Nous libérer de quelque chose, c’est beaucoup, mais ce n’est pas suffisant, mais c’est bien moins que d’être libre pour quelque chose »

Czesław Miłosz, La Pensée captive

 

« La fin de la guerre [mondiale] n’a pas apporté la libération aux Polonais. Dans cette triste Europe centrale elle signifiait seulement l’échange d’une nuit contre une autre, celle des bourreaux de Hitler contre celle de Staline. » Ces propos de Witold Gombrowicz, écrivain et dramaturge polonais reflètent une réalité vécue. Terreur, angoisse, manque de liberté, répressions politiques, fardeau d’une industrialisation à la soviétique, présence des troupes soviétiques sur le territoire de divers pays, atomisation de la société. « Yalta » restera pour toujours pour les sociétés est-européennes le symbole de la « trahison » de l’Occident, qui abandonna cette partie du continent au joug communiste et à la domination soviétique. Mais que savait-on alors des réalités de ces sociétés est- européennes en Occident ? Que voulait-on savoir ?

Alors que les communistes occidentaux et les hommes de gauche en général chérissaient aveuglement ou naïvement l’image du communisme comme une forme d’émancipation sociale et humaine et occultaient la dimension criminelle de ce système, l’anticommunisme des milieux de droite amenait à enfermer la population dans la « peur des Rouges », en partie comme conséquence d’une indifférence au sort des autres.

Et pourtant, à l’Est, la résistance contre le régime communiste continuait, les mouvements de contestations se poursuivaient : Berlin – 1953, Budapest et Poznan – 1956, Printemps de Prague – 1968, révolte des ouvriers polonais – 1970 et 1976. Contestations brutalement réprimées. Les interventions militaires soviétiques en Hongrie et en Tchécoslovaquie embrouillèrent les certitudes de certains et le choc éveilla la conscience de quelques milieux en Occident. Il fallu la parution de l’Archipel du Goulag de Soljenitsyne, pour qu’il y ait une véritable prise de conscience de la réalité du régime communiste.

Deux Europes, mais aussi deux mémoires européennes… Le mur qui partage les sociétés européennes n’est pas seulement politique ou stratégique, c’est avant tout un mur mental et moral, un mur qui détruit les relations interhumaines, un mur qui se construit aussi à l’intérieur des sociétés est-européennes, de plus en plus atomisées. Peut-on détruire ces murs qui séparent, qui divisent ?

▸ DONNÉES FOURNIES
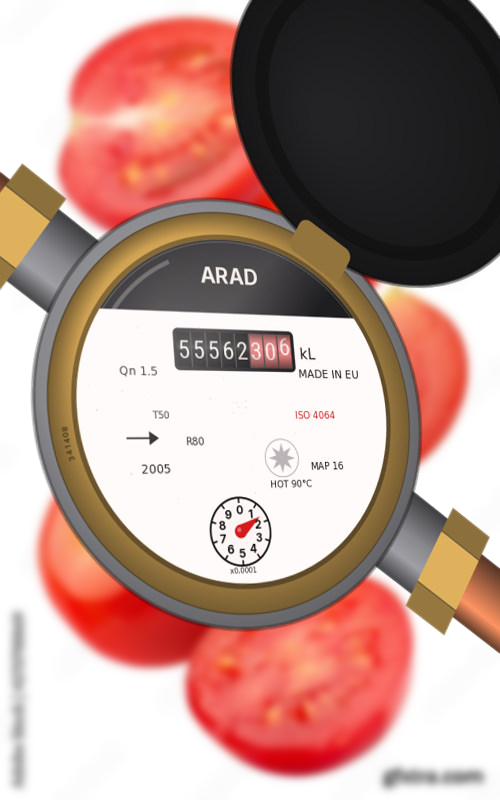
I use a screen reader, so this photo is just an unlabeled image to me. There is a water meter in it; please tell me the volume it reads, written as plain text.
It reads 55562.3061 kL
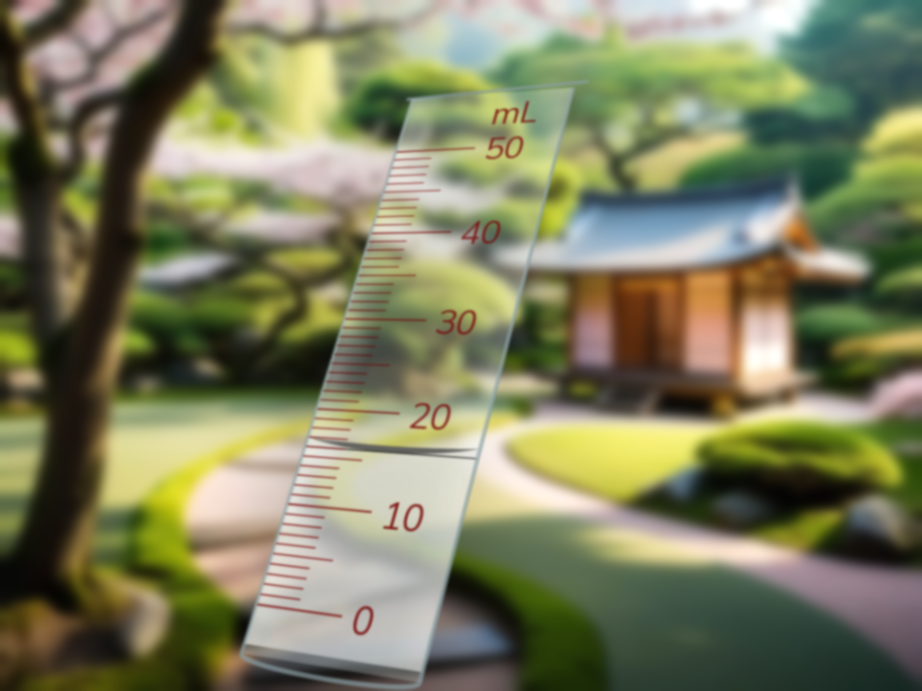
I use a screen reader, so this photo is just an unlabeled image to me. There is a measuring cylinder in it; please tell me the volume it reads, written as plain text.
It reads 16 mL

▸ CONSIGNE
Transcrivez fidèlement le passage du texte d'étude qui va de « Czesław Miłosz, La » à « Que voulait-on savoir ? ».

▸ CORRIGÉ
Czesław Miłosz, La Pensée captive

 

« La fin de la guerre [mondiale] n’a pas apporté la libération aux Polonais. Dans cette triste Europe centrale elle signifiait seulement l’échange d’une nuit contre une autre, celle des bourreaux de Hitler contre celle de Staline. » Ces propos de Witold Gombrowicz, écrivain et dramaturge polonais reflètent une réalité vécue. Terreur, angoisse, manque de liberté, répressions politiques, fardeau d’une industrialisation à la soviétique, présence des troupes soviétiques sur le territoire de divers pays, atomisation de la société. « Yalta » restera pour toujours pour les sociétés est-européennes le symbole de la « trahison » de l’Occident, qui abandonna cette partie du continent au joug communiste et à la domination soviétique. Mais que savait-on alors des réalités de ces sociétés est- européennes en Occident ? Que voulait-on savoir ?